Por Luis Bruschtein
Había terminado el discurso
del presidente Fernando de la Rúa por cadena, el miércoles,
y primero fue un patético ruidito de latas. Después, con
timidez, las mujeres se asomaron con sus cacerolas a las ventanas y vieron
que había más. En San Telmo, Parque Patricios, Caballito,
Chacarita, San Cristóbal y en todos los barrios de Buenos Aires,
el ruidito de latas se multiplicó como una gotera que se hace lluvia.

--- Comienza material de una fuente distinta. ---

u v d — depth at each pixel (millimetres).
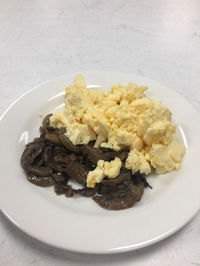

Cuando me asomé y vi a otros vecinos, bajamos para encontrarnos
en la calle, dice una atractiva morena de San Telmo. Se encontraron
en la esquina y eran varias decenas. Desde algún edificio, otro
vecino les tiró un huevo pero nadie hizo nada. Decidieron ir a
la plaza Dorrego. Allí ya eran cientos, mujeres batiendo cacerolas,
hombres en shorts y camisetas, jóvenes y niños. ¿Adónde
vamos? se preguntaron y alguien dijo: A Plaza de Mayo.
Y la misma pregunta con la misma respuesta se repetía como por
arte de magia en todos los barrios. Así empezó el movimiento
de rebelión civil más importante de los últimos 50
años en la ciudad de Buenos Aires.
Me pasé todo el día llorando frente al televisor viendo
a la gente desesperada por la comida, peleándose entre ellos, viendo
las colas de los viejitos jubilados dice la misma morena;
cuando escuché que De la Rúa hablaba como si nada, me rayé,
escuché a la vecina que golpeaba las cacerolas y empecé
yo también con mis hijas y cuando me quise acordar estaba a la
cabeza de una manifestación de tres cuadras marchando hacia la
Plaza. La gente los veía pasar, aplaudía y se sumaba.
Los vecinos de San Telmo fueron los primeros en llegar a la Plaza antes
de la medianoche.
Los relatos de los vecinos eran parecidos: escucharon las latitas y salieron.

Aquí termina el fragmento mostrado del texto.